■ SUPPLIED ENTRIES:
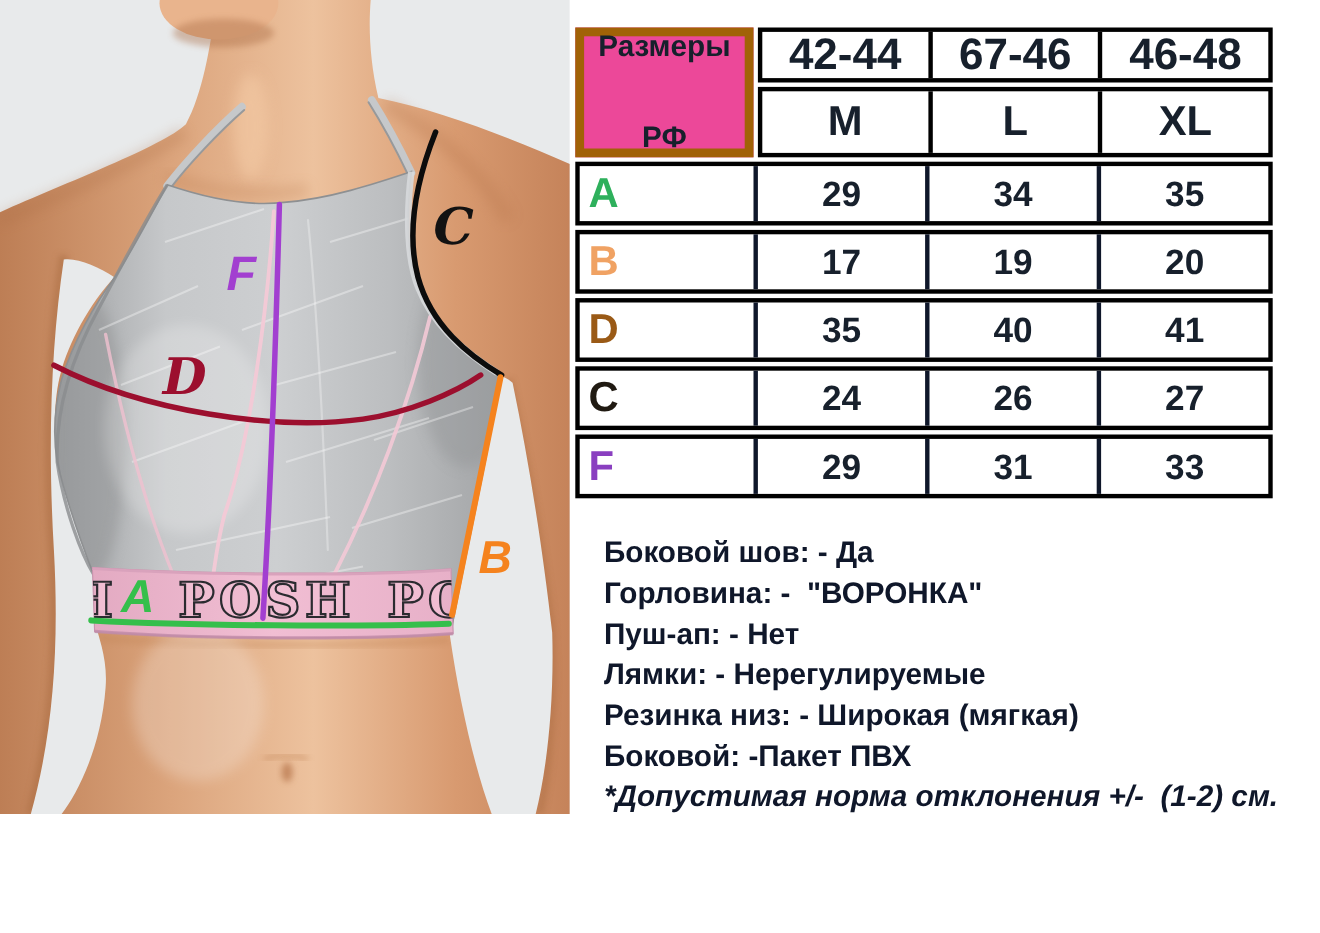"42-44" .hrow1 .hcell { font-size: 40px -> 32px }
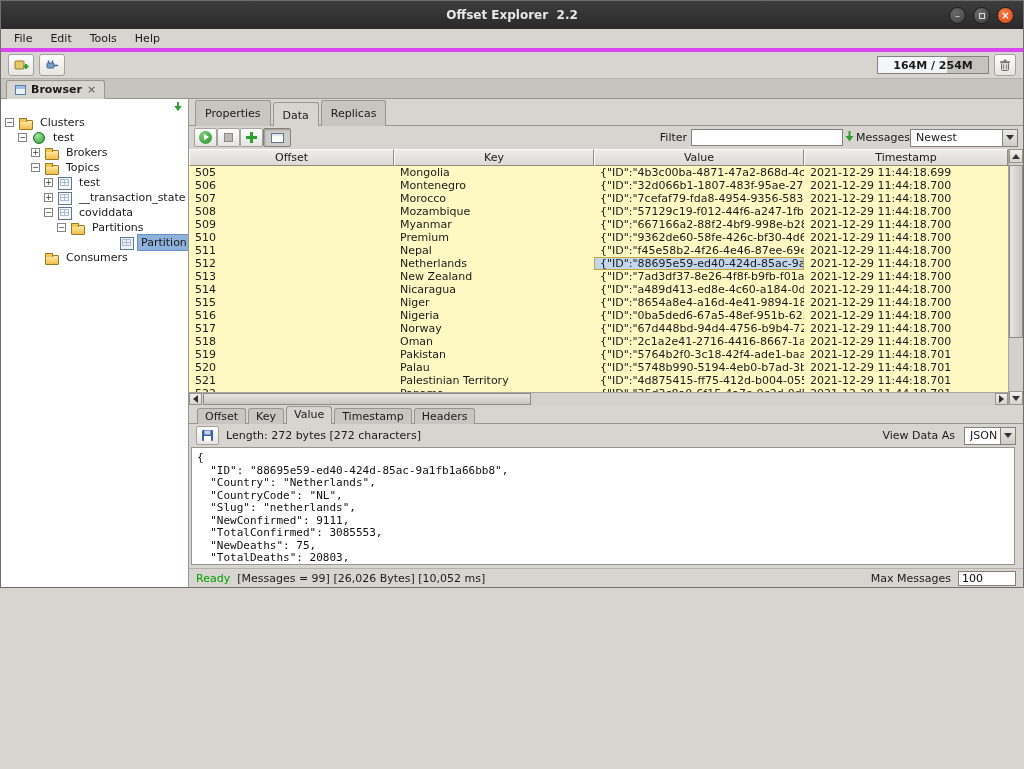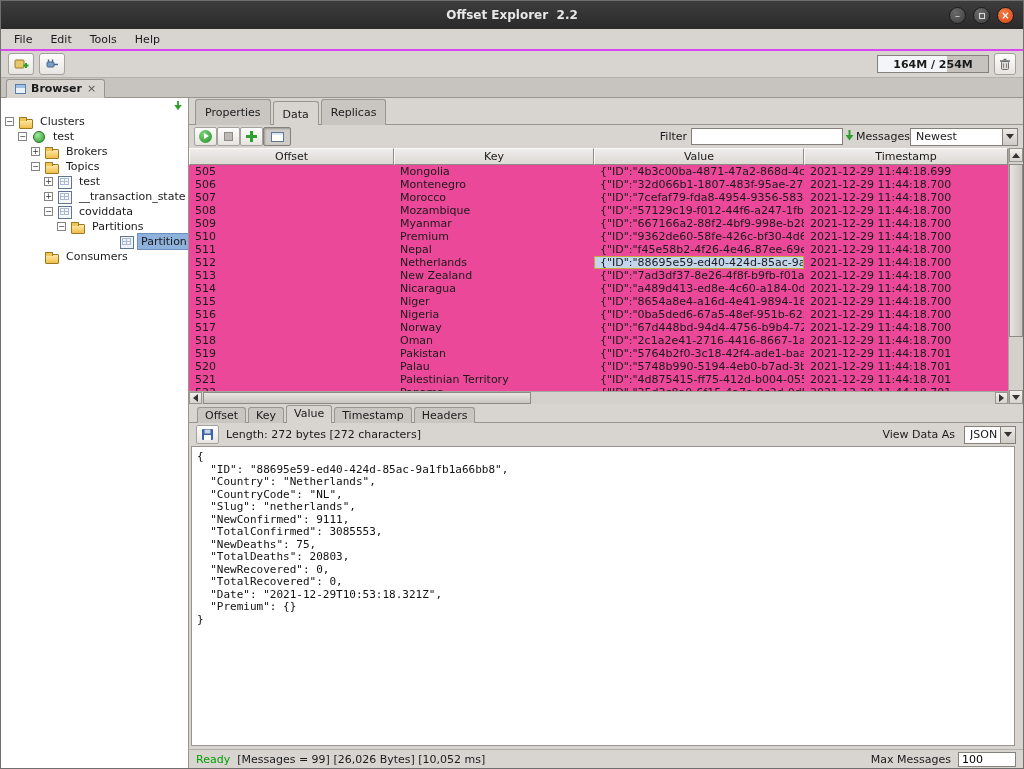"Offset Explorer 2.2" .window { height: 769px -> 588px }
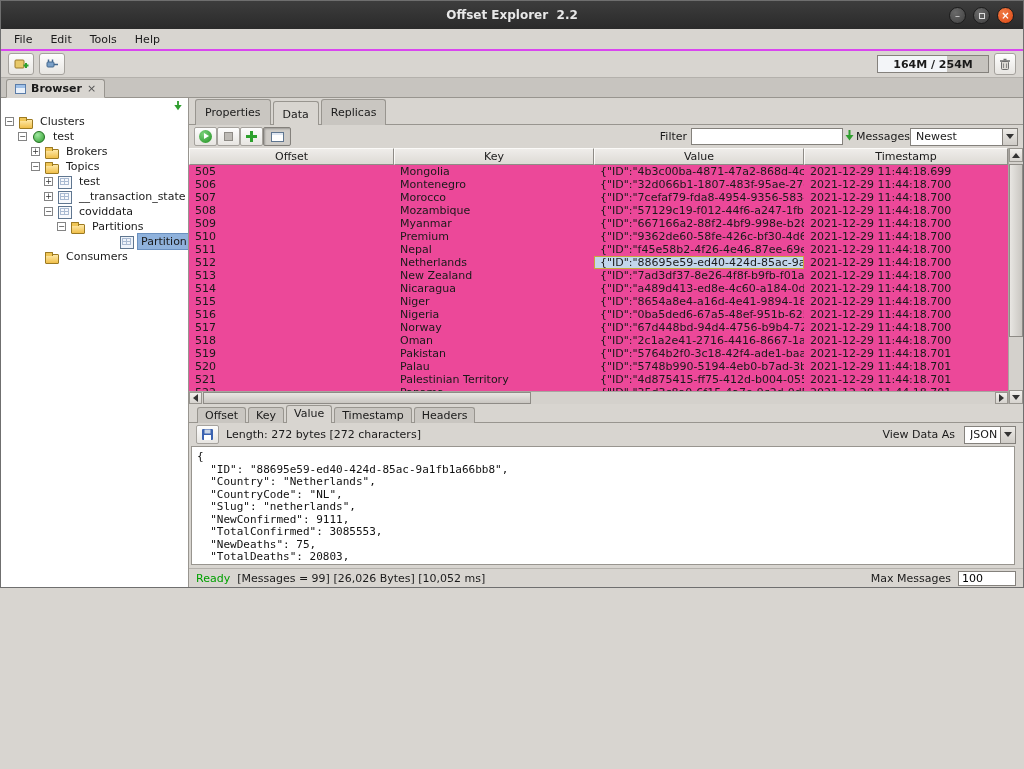"File" .menubar { border-bottom: 2px solid #d946ef -> 4px solid #d946ef }
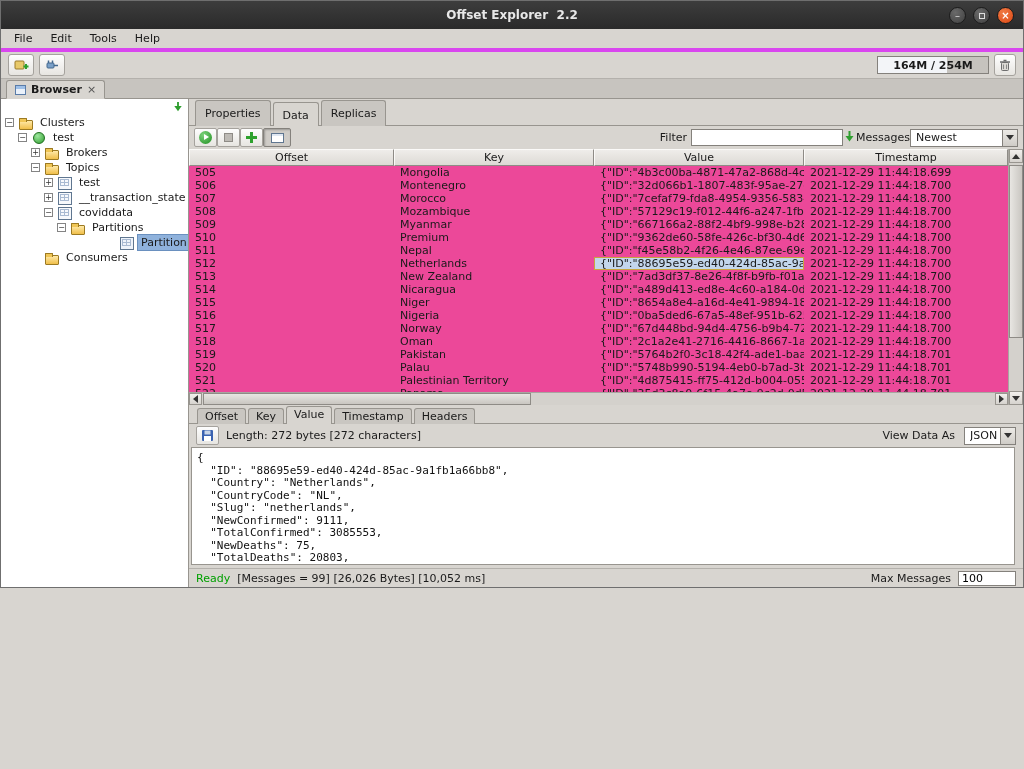"505" .tbody { background: #ec4899 -> #fef9c3 }
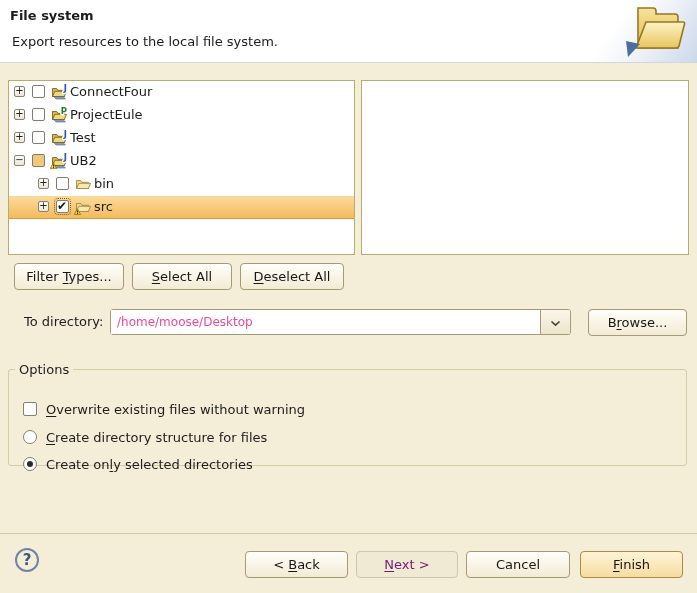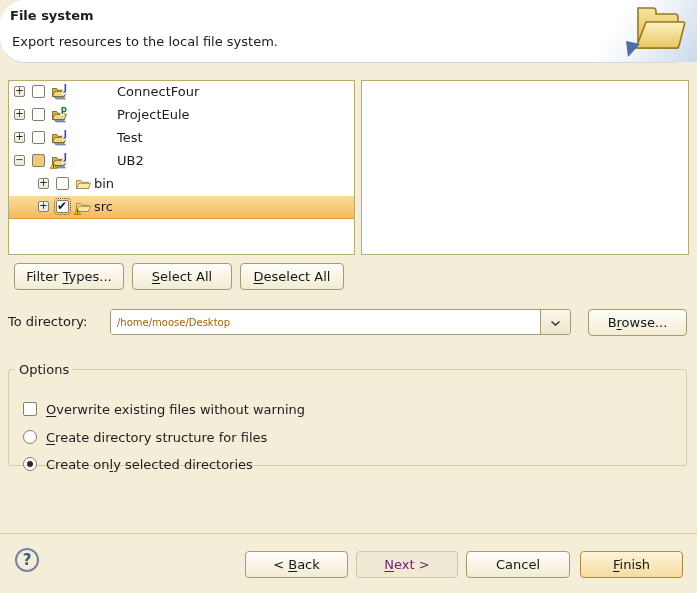"File system" .header { border-radius: 25px -> none }
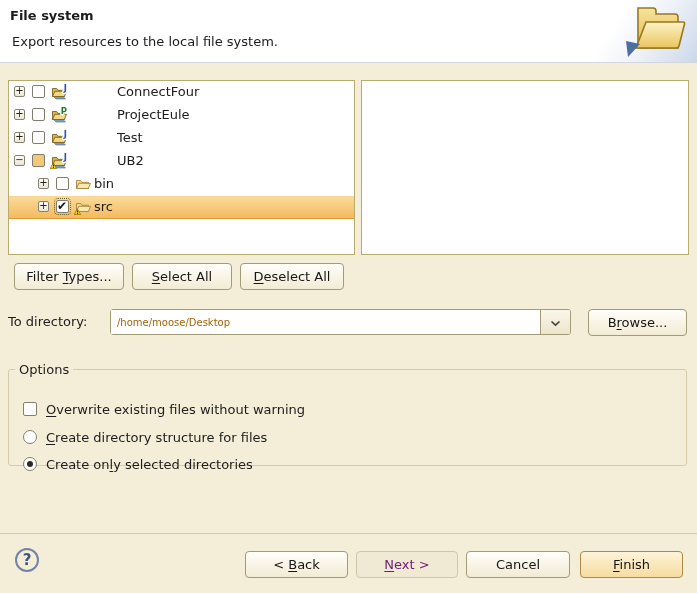"ConnectFour" .l0 .rlabel { margin-left: 47px -> none }
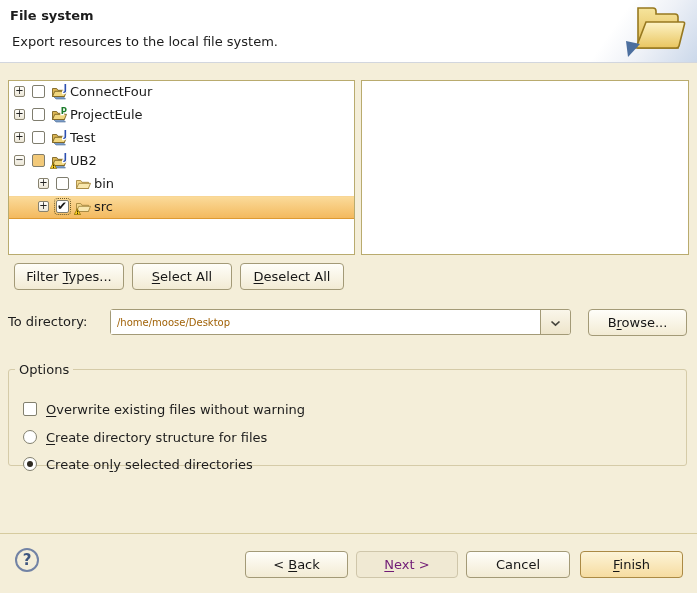"To directory:" .dir-label { left: 8px -> 24px }
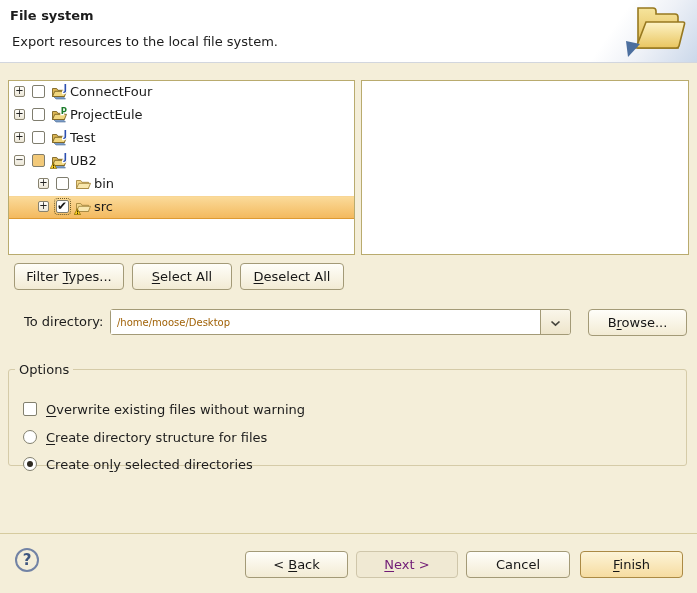"/home/moose/Desktop" .combo input { color: #a16207 -> #ec4899; font-size: 10px -> 12px }
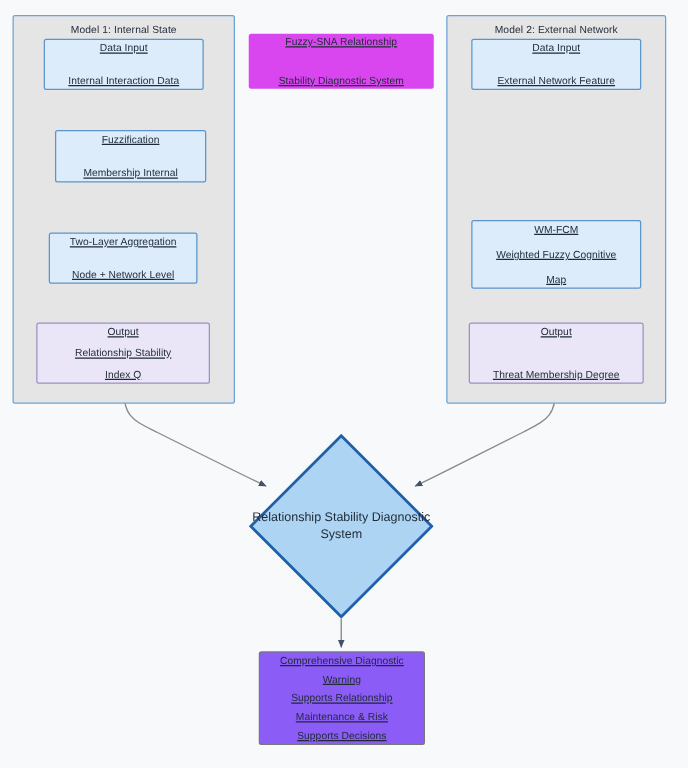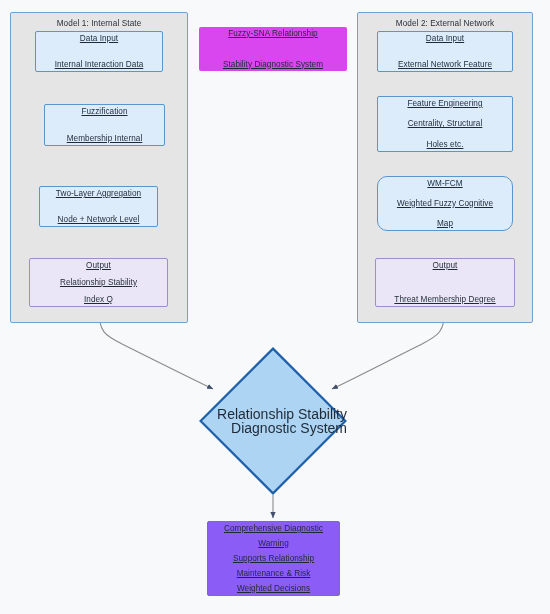"Feature Engineering" div.node { html: <div> <span>Feature Engineering</span> <span>Centrality, Structural</span> <span>Holes etc.</span> </div> -> none }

■ WHAT THE TASK REQUIRES:
In the copy, only the lines from the one holding "height: 769px ->" through the end of the listing above should appear, retyped exactly, both ends included, with no pictures.

■ OUTPUT BELOW:
"Offset Explorer 2.2" .window { height: 769px -> 588px }
"File" .menubar { border-bottom: 2px solid #d946ef -> 4px solid #d946ef }
"505" .tbody { background: #ec4899 -> #fef9c3 }
"File system" .header { border-radius: 25px -> none }
"ConnectFour" .l0 .rlabel { margin-left: 47px -> none }
"To directory:" .dir-label { left: 8px -> 24px }
"/home/moose/Desktop" .combo input { color: #a16207 -> #ec4899; font-size: 10px -> 12px }
"Feature Engineering" div.node { html: <div> <span>Feature Engineering</span> <span>Centrality, Structural</span> <span>Holes etc.</span> </div> -> none }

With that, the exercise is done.